### AIM OF THE EXERCISE
Starting with the line that has "ring mcp: (1220, 575)" in the records below and ending with the line that has "thumb mcp: (377, 304)", output those lines exactly and nothing more; omit the pictures.

### THE DATA
--------------------
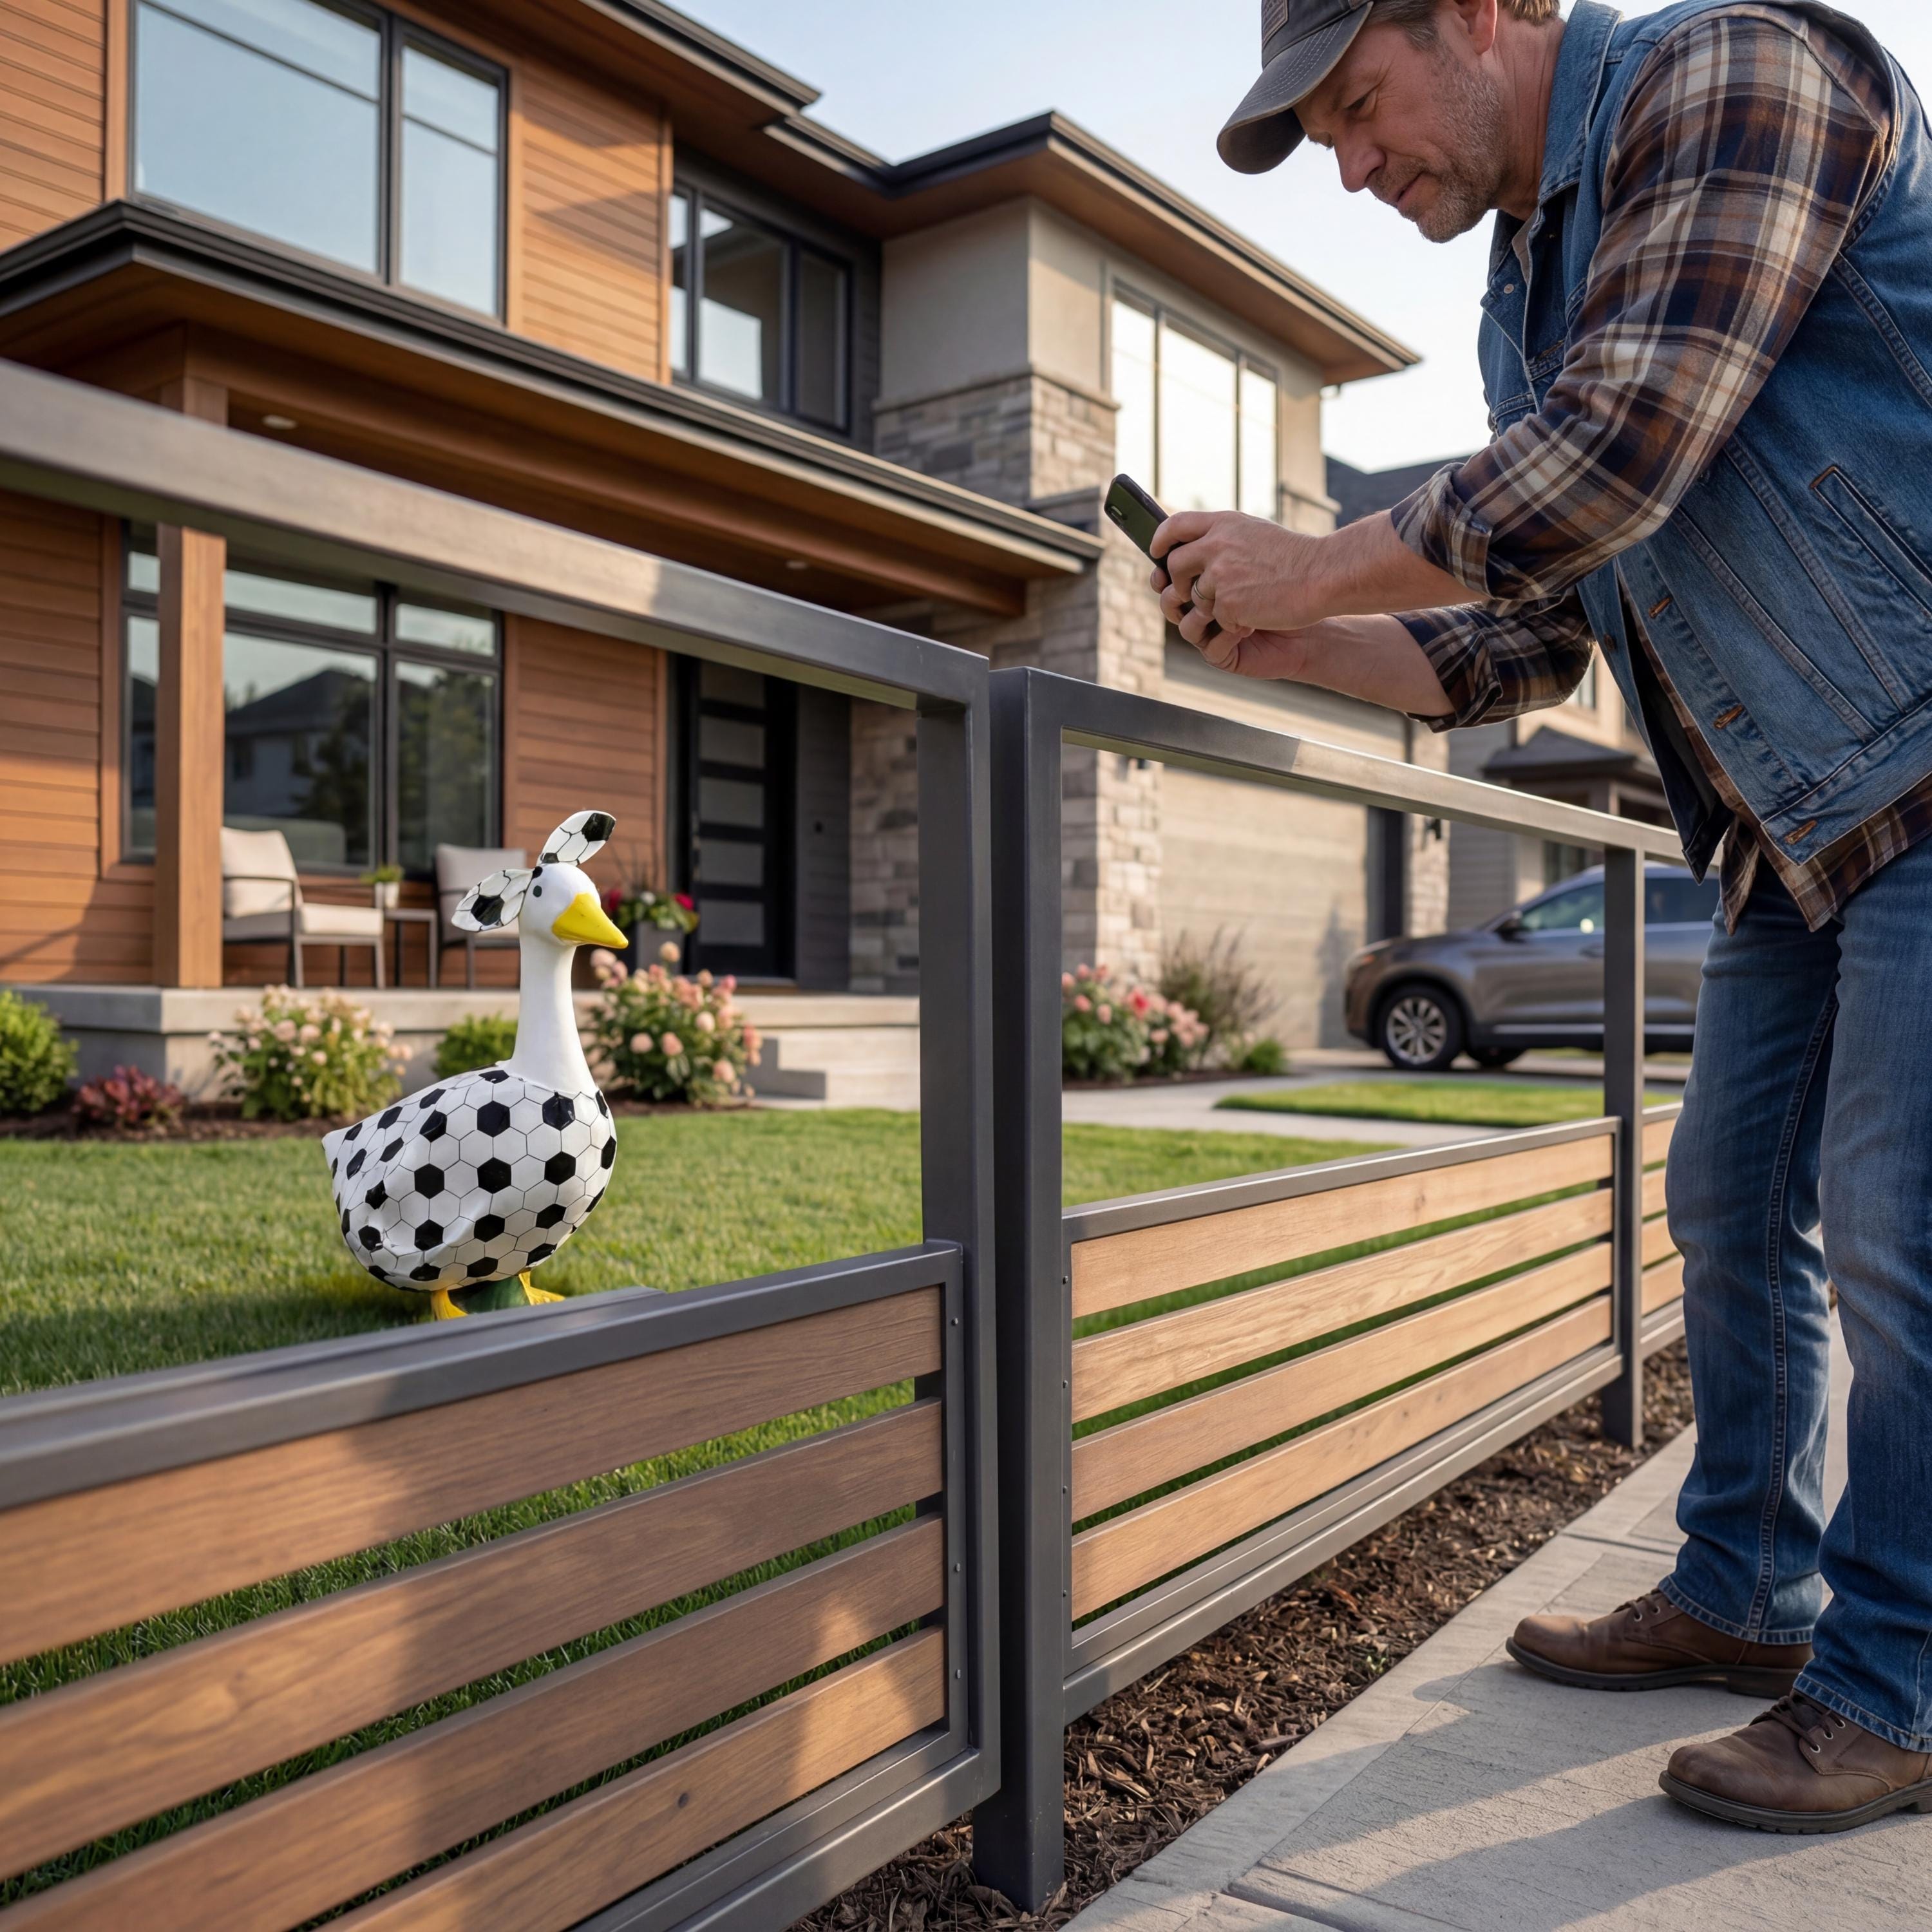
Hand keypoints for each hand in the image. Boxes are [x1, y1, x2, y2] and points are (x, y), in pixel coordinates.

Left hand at [1152, 510, 1323, 643]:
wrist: (1321, 575)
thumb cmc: (1292, 557)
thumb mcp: (1253, 533)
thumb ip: (1222, 537)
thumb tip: (1192, 547)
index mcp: (1223, 524)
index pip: (1175, 525)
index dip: (1161, 539)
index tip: (1156, 552)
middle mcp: (1217, 546)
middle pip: (1175, 566)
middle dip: (1180, 582)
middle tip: (1192, 591)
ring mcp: (1220, 575)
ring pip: (1195, 597)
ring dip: (1210, 605)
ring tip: (1238, 603)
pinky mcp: (1228, 604)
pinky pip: (1215, 618)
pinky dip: (1231, 621)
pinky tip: (1253, 615)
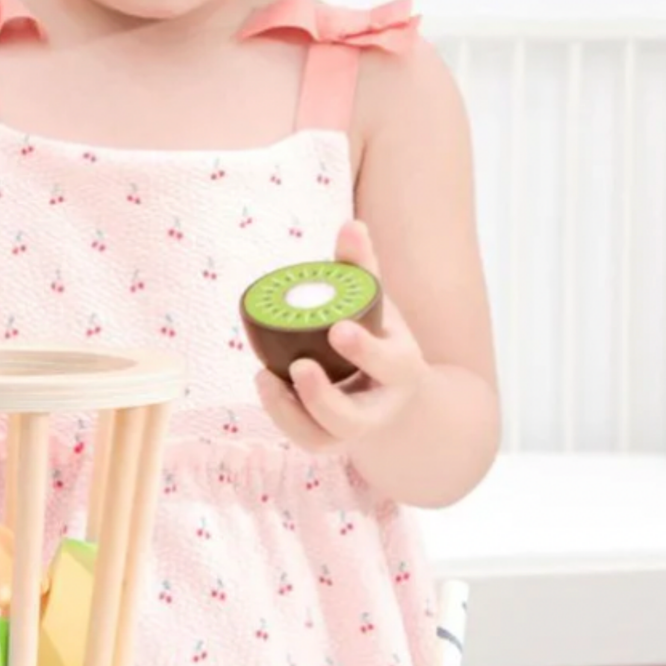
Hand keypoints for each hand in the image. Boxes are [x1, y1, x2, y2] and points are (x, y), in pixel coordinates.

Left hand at [254, 219, 426, 451]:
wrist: (394, 393)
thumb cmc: (379, 336)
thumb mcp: (377, 304)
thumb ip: (362, 267)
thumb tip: (350, 224)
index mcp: (401, 369)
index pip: (391, 366)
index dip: (365, 351)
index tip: (339, 329)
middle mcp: (380, 407)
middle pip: (354, 419)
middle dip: (324, 398)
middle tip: (300, 366)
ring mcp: (353, 429)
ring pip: (325, 438)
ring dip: (292, 412)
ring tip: (266, 377)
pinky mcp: (329, 440)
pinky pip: (306, 440)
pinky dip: (282, 416)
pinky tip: (264, 381)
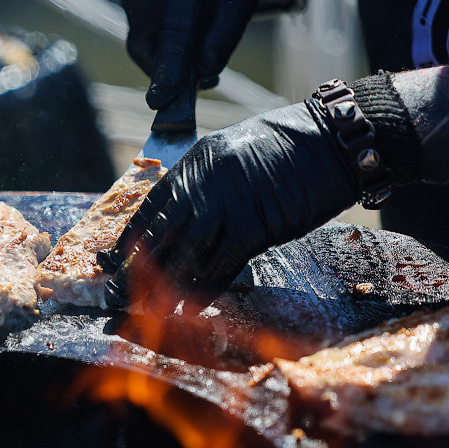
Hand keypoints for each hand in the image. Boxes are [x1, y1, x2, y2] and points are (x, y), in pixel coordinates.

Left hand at [100, 100, 360, 307]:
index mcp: (195, 164)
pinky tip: (192, 306)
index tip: (116, 260)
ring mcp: (227, 203)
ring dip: (168, 284)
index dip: (133, 237)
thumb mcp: (232, 155)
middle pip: (162, 232)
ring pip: (186, 251)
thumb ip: (206, 185)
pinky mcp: (255, 224)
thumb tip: (185, 220)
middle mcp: (203, 183)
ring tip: (152, 308)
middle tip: (125, 293)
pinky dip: (206, 288)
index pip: (151, 205)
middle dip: (141, 266)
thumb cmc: (287, 147)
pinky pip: (223, 262)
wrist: (332, 139)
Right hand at [121, 0, 260, 127]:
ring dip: (166, 60)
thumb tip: (204, 73)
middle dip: (170, 72)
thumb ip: (224, 37)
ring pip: (142, 46)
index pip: (174, 34)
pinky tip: (181, 36)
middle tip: (203, 81)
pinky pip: (139, 35)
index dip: (168, 70)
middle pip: (149, 47)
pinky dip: (160, 45)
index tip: (161, 100)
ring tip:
--------------------
### PROBLEM SOLUTION
ring mcp: (1220, 575)
ring pip: (1195, 597)
ring dip: (1210, 605)
ring tip: (1238, 603)
pinky mcp: (1228, 604)
pinky pip: (1215, 618)
pinky dip: (1231, 621)
pinky tip: (1253, 615)
Hand keypoints for each hand in the image. Boxes are [x1, y1, x2, y2] and points are (x, y), in pixel coordinates.

Left hand at [254, 219, 426, 451]:
wrist: (394, 393)
thumb cmc: (379, 336)
thumb mcp: (377, 304)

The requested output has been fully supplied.